**WORK ITEM:** Rewrite the records from the line with "Pre-delivery check line - ammeter." up to and including the line with "Observed value: 70A", replacing "Inspector" with "Technician" and leaving everything else unchanged.

━━ INFORMATION SHOWN ━━

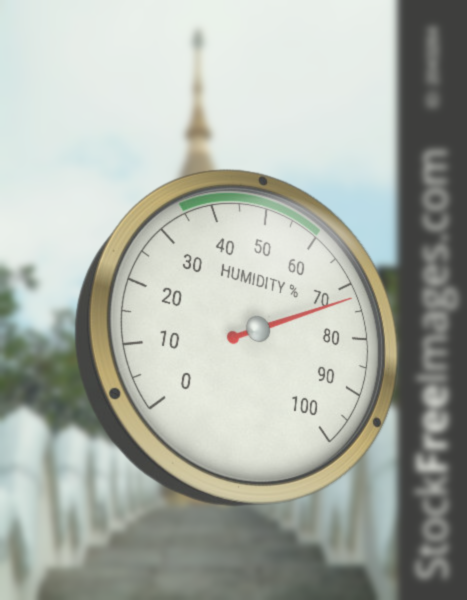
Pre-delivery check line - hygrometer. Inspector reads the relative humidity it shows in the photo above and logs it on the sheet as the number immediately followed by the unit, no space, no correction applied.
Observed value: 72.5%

━━━
━━ INFORMATION SHOWN ━━

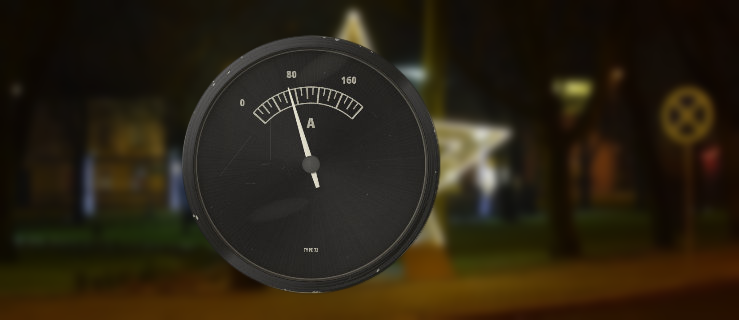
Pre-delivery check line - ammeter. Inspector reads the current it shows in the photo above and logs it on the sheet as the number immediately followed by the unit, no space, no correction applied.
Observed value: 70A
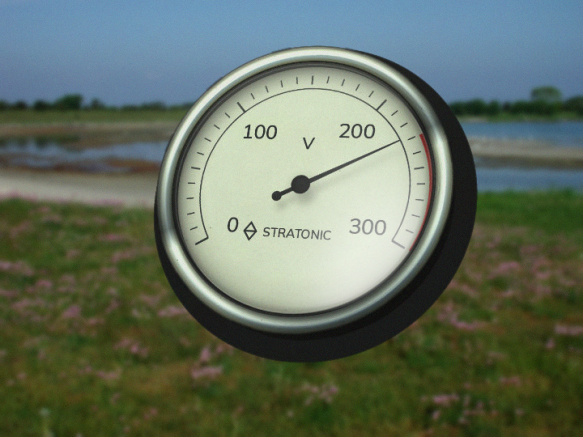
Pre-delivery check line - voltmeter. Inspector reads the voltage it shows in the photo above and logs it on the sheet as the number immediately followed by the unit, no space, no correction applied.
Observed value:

━━━
━━ INFORMATION SHOWN ━━

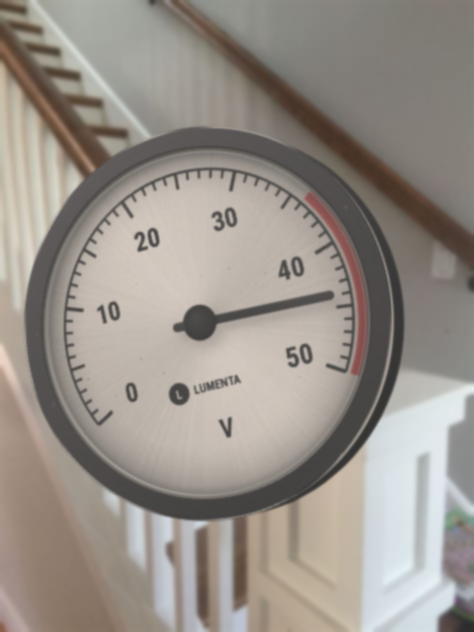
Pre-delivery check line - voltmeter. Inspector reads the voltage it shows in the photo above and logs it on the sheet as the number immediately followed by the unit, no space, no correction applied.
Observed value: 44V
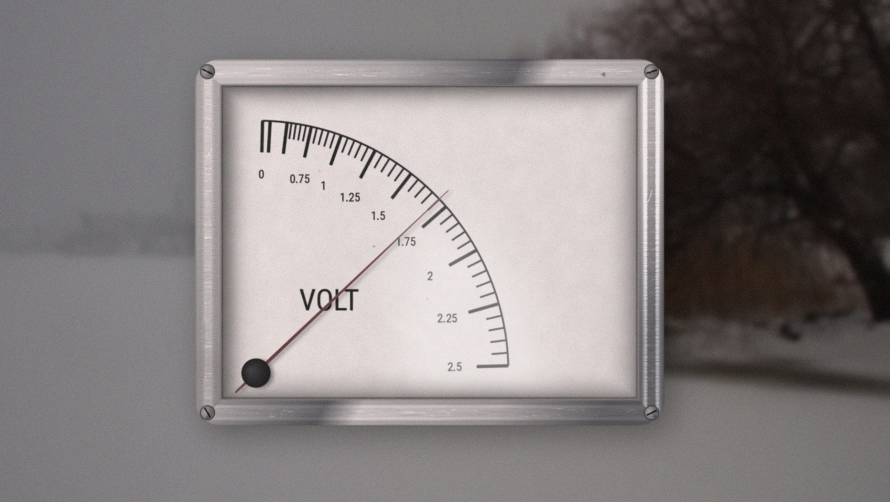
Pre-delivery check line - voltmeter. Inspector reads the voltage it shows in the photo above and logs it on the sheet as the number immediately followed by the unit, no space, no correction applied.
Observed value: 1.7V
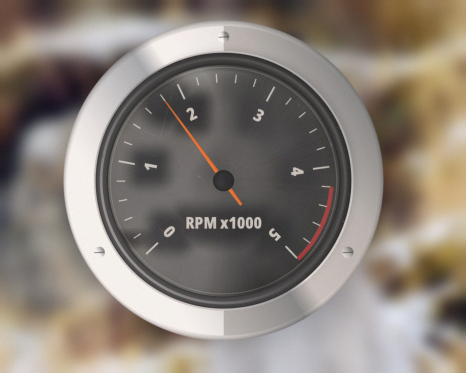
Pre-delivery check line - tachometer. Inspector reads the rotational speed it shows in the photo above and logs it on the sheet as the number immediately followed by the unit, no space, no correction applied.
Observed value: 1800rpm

━━━

**ANSWER FOR THIS EXERCISE:**
Pre-delivery check line - ammeter. Technician reads the current it shows in the photo above and logs it on the sheet as the number immediately followed by the unit, no space, no correction applied.
Observed value: 70A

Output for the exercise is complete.